For ipv6 it would be

ip -6 route add 0000::/2 via <ubuntu link-local> dev br0 table 123
Ip -6 route add 4000::/2 via <ubuntu link-local> dev br0 table 123
ip -6 route add 8000::/2 via <ubuntu link-local> dev br0 table 123
ip -6 route add C000::/2 via <ubuntu link-local> dev br0 table 123

You could still use mac adress ipset in wgm for client routing if you wish.

 

[archiel]

For ipv6 it would be

ip -6 route add 0000::/2 via <ubuntu link-local> dev br0
Ip -6 route add 4000::/2 via <ubuntu link-local> dev br0
ip -6 route add 8000::/2 via <ubuntu link-local> dev br0
ip -6 route add C000::/2 via <ubuntu link-local> dev br0

You could still use mac adress ipset in wgm for client routing if you wish.

I will try this - link local is much easier as it is fixed, SLAAC on the router is using privacy extensions, so the MAC address is not used for the global suffix(es).

Currently if I test my dummy client on the router, it seems to break the network connectivity on the VM. The possible culprits are the ipset (on the router), the firewall and the VM wg client - I will run through the variations to see where the issue is.
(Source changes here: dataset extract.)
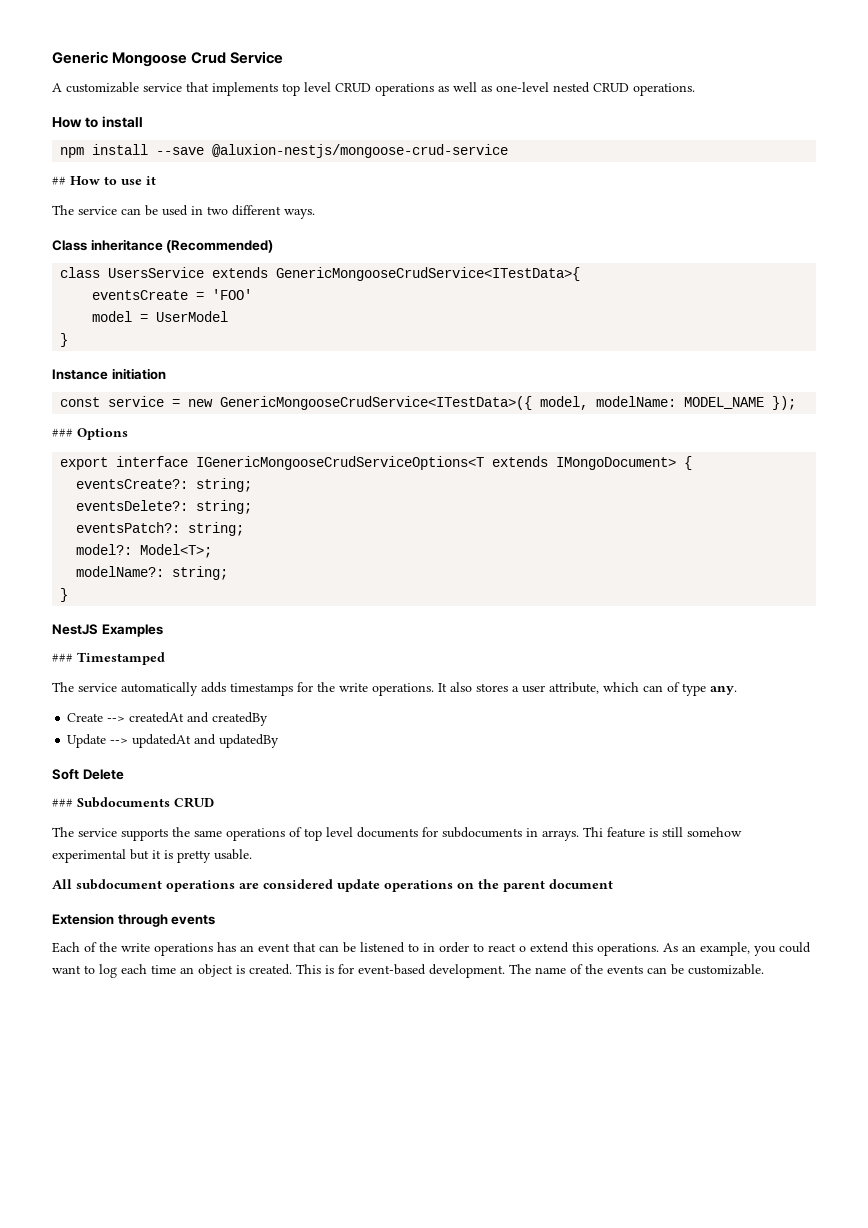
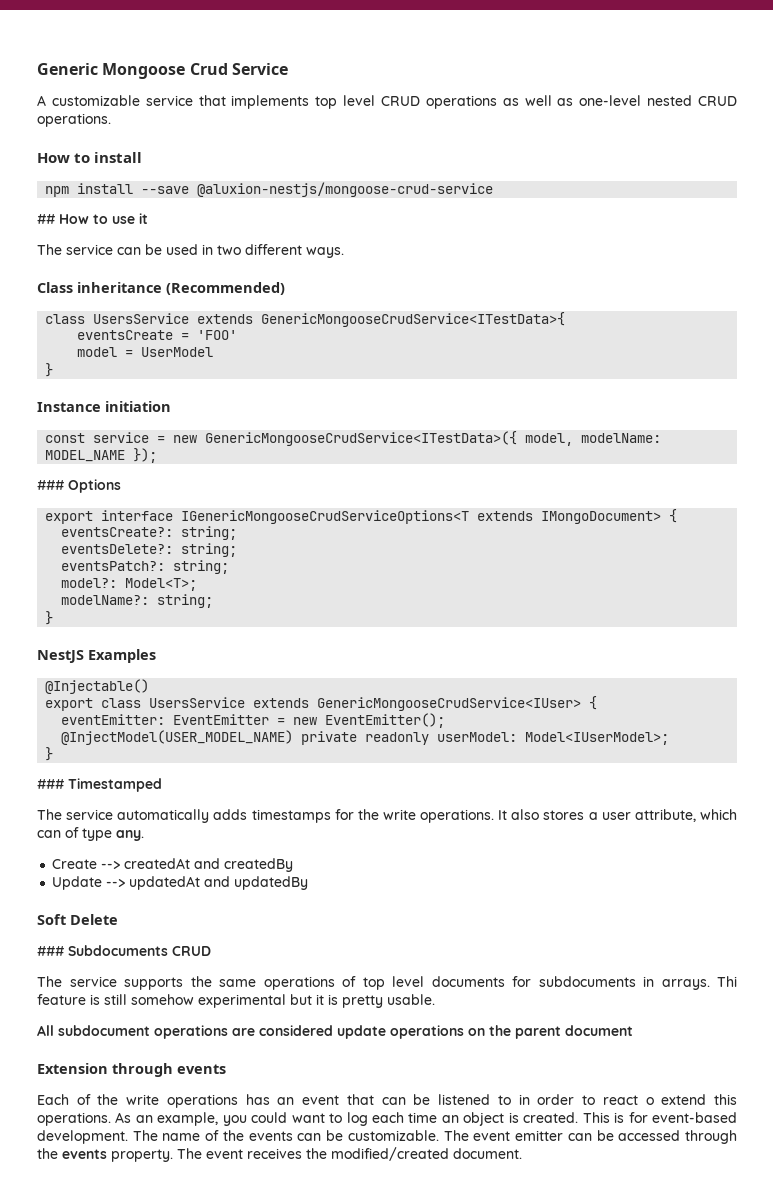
(163, 630) none -> [45,679,150,694] [45,696,598,711] [61,713,446,728] [61,730,670,745] [45,747,54,761] // @Injectable() // export class UsersService extends GenericMongooseCrudService<IUser> { // eventEmitter: EventEmitter = new EventEmitter(); // @InjectModel(USER_MODEL_NAME) private readonly userModel: Model<IUserModel>; // }
(764, 969) none -> [443,1130,738,1144] [37,1147,522,1162] The event emitter can be accessed through the events property. The event receives the modified/created document.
Going back to the routing on the VM

Yes, you need to add a MASQUERADE rule to the POSTROUTING nat table so all forwarded packets gets the source address rewritten so it appears to come from the ubuntu machine itself. Something like:

iptables -t nat -I POSTROUTING ! -s <wg ipv4> -o <wg iface> -j MASQUERADE

Looking at the output from ifconfig with the wg client up i have 3 interfaces eth0: (LAN), lo: (loopback) and azirevpn-nl-ams: (VPN) so for IPv4 and IPv6 I assume I should try

iptables -t nat -I POSTROUTING ! -s 10.0.65.xx -o azirevpn-nl-ams -j MASQUERADE
ip6tables -t nat -I POSTROUTING ! -s 2a0e:1c80:1337::xxxx -o azirevpn-nl-ams -j MASQUERADE

where 10.0.65.xx and 2a0e:1c80:1337::xxxx are the inet and inet6 addresses shown for the VPN.

And in regard to

As you enable the firewall you will also need to add accept -i <lan if> to -o <wg if> in FORWARD filter table and -i <wg if> -o <lan if> state RELATED, ESTABLISHED in the other way. And drop everything else. There are several tutorials on this online but I don't even know what firewall your machine is using. I only know iptables.

The VM is using iptables, and presumably <lan if> and <wg if> are eth0 and azirevpn-nl-ams respectively, but as I do not follow the rest I will have a look at the cloud example to see if that help.

 

[archiel]

Regarding

ip -6 route add 0000::/2 via <ubuntu link-local> dev br0
Ip -6 route add 4000::/2 via <ubuntu link-local> dev br0
ip -6 route add 8000::/2 via <ubuntu link-local> dev br0
ip -6 route add C000::/2 via <ubuntu link-local> dev br0

do I also need to add table 123 after br0?